Security: Virus verbreitet sich über Mobilfunknetze
Der Antiviren-Spezialist Kaspersky Lab hat angeblich den ersten Wurm entdeckt, der sich über Mobilfunknetze verbreitet. Bislang nutzte diese Form von Computerviren in erster Linie das Internet oder lokale Netze (LANs) als "Transportvehikel". Der Schädling namens "Cabir" befällt Handys oder digitale Assistenten, die unter dem Betriebssystem Symbian OS arbeiten. Damit zählen vor allem Geräte von Nokia zur Zielgruppe des Virus. Aber auch Systeme wie das P900 von Sony-Ericsson oder Motorolas A920 und A925 könnten befallen werden.

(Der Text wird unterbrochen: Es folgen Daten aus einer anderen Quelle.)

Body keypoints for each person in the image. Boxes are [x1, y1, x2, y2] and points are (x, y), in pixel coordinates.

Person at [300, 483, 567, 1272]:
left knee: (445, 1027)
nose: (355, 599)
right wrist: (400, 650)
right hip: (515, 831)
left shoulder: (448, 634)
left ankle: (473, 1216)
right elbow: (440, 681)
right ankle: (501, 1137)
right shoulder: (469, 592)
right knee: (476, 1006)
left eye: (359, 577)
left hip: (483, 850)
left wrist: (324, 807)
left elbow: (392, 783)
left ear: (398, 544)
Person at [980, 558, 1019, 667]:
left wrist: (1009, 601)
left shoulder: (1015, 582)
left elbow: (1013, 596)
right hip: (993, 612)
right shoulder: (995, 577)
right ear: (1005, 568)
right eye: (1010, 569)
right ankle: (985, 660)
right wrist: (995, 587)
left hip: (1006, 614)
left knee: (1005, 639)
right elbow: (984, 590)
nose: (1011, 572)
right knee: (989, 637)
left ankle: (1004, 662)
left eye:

Cabir wurde nach Angaben von Kaspersky von "Vallez" geschrieben. Hinter diesem Pseudonym verbirgt sich angeblich eine Gruppe von Virenprogrammierern. Der Virus wird in Form eines SIS-Files (Symbian Installation) mit der Extension .sis transportiert. Mithilfe von SIS-Dateien lassen sich Anwendungen auf Symbian-Geräten installieren, die über eine Bluetooth- oder Infrarot-Verbindung, aber auch via E-Mail oder Speicherkarte zum Handy oder den PDA übertragen werden. Sobald der Wurm ein Gerät infiziert hat, prüft er, ob dieses über die Kurzstrecken-Funktechnik Bluetooth Kontakt zu anderen mobilen Systemen hat. Ist das der Fall, nutzt Cabir diese Verbindung, um sich weiterzuverbreiten.
Nach Angaben des Antiviren-Spezialisten wurde bei Cabir keine schädliche "Nutzlast" entdeckt. Bei den befallenen Geräten taucht auf dem Bildschirm nur die Bezeichnung "Caribe" auf, sobald das Mobilsystem eingeschaltet wird.